Unconfigured Ad

Collapse
X
 
  • Filter
  • Time
  • Show
Clear All
new posts
  • vschulz
    Junior Member
    • Apr 2009
    • 8

    samtools mpileup

    Hi,

    When I use samtools mpileup, I get bases with base qualities lower than the -Q cutoff. For example my command

    $samtoolsdir/samtools mpileup -f $resdir/human_g1k_v37.fasta my_reads.recal.bam > junk.pileup

    should have the default cutoff of 13, but I see bases with quality 2=# like
    1 10257 A 1 . #

    Setting -Q to something stupid like 200 seems to have no effect. I am using samtools-0.1.12a . Is there a way to filter output using quality in mpileup?

    Thanks,

    Vince
  • peromhc
    Senior Member
    • Sep 2009
    • 108

    #2
    any reason not to update to the latest version of samtools.. you're using a pretty old version. That alone may solve your problem

    Also, you can use awk/sed/grep to filter results based on quality..

    for instance:
    Code:
    awk '$6<200{next}1' snp.hits > snp.filtered.hits

    Comment

    • vschulz
      Junior Member
      • Apr 2009
      • 8

      #3
      samtools mpileup

      The latest samtools-0.1.18 also does the same thing. I also used different flags

      -B -Q 43

      to disable base recalibration, and -Q43 which should be a more sensible cutoff--the default is maybe phred not sanger based:
      -Q INT Minimum base quality for a base to be considered [13]

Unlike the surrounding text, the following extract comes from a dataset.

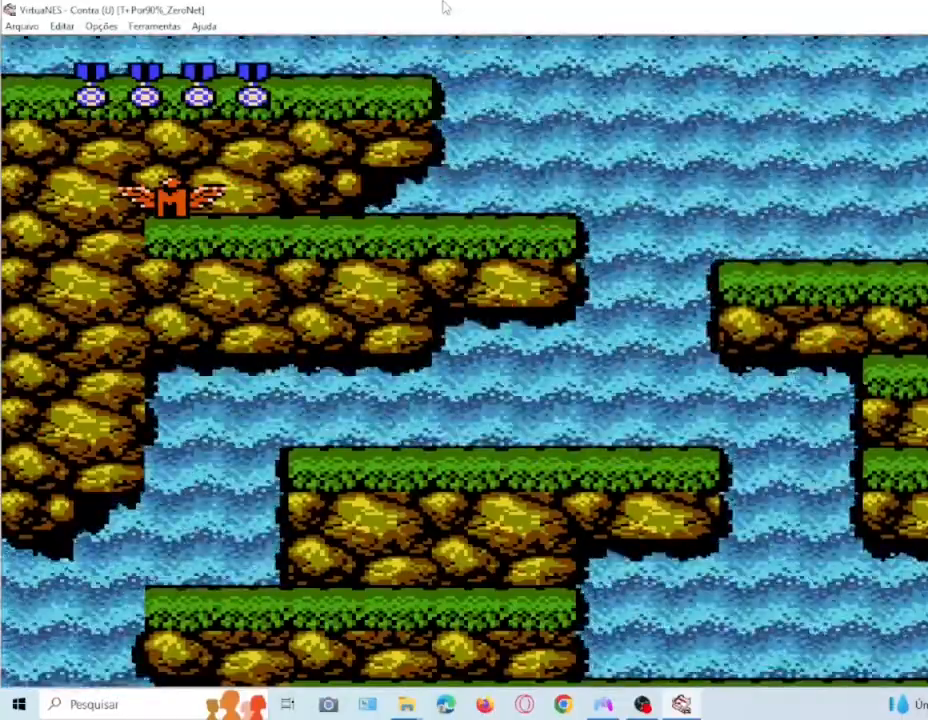
{"buttons": ["SQUARE", "DPAD_RIGHT"], "events": [[434, "DPAD_RIGHT", "down"], [500, "SQUARE", "down"]]}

      None of these changes fixed the problem. I still wind up with lines like

      1 610235 G 10 ,$......... ?HHHHHI#JK

      and it will not be so easy to fix this using awk/sed/grep to something like

      1 610235 G 9 ,$......... ?HHHHHIJK

      Thanks,

      Vince

      Comment

      • vschulz
        Junior Member
        • Apr 2009
        • 8

        #4
        samtools mpileup

        For the record, problem solved by using latest git version of samtools, see


        Vince

        Comment

        • vyellapa
          Member
          • Oct 2011
          • 59

          #5
          I was running into the same problem and was trying to download the git version. However I do not see a repository.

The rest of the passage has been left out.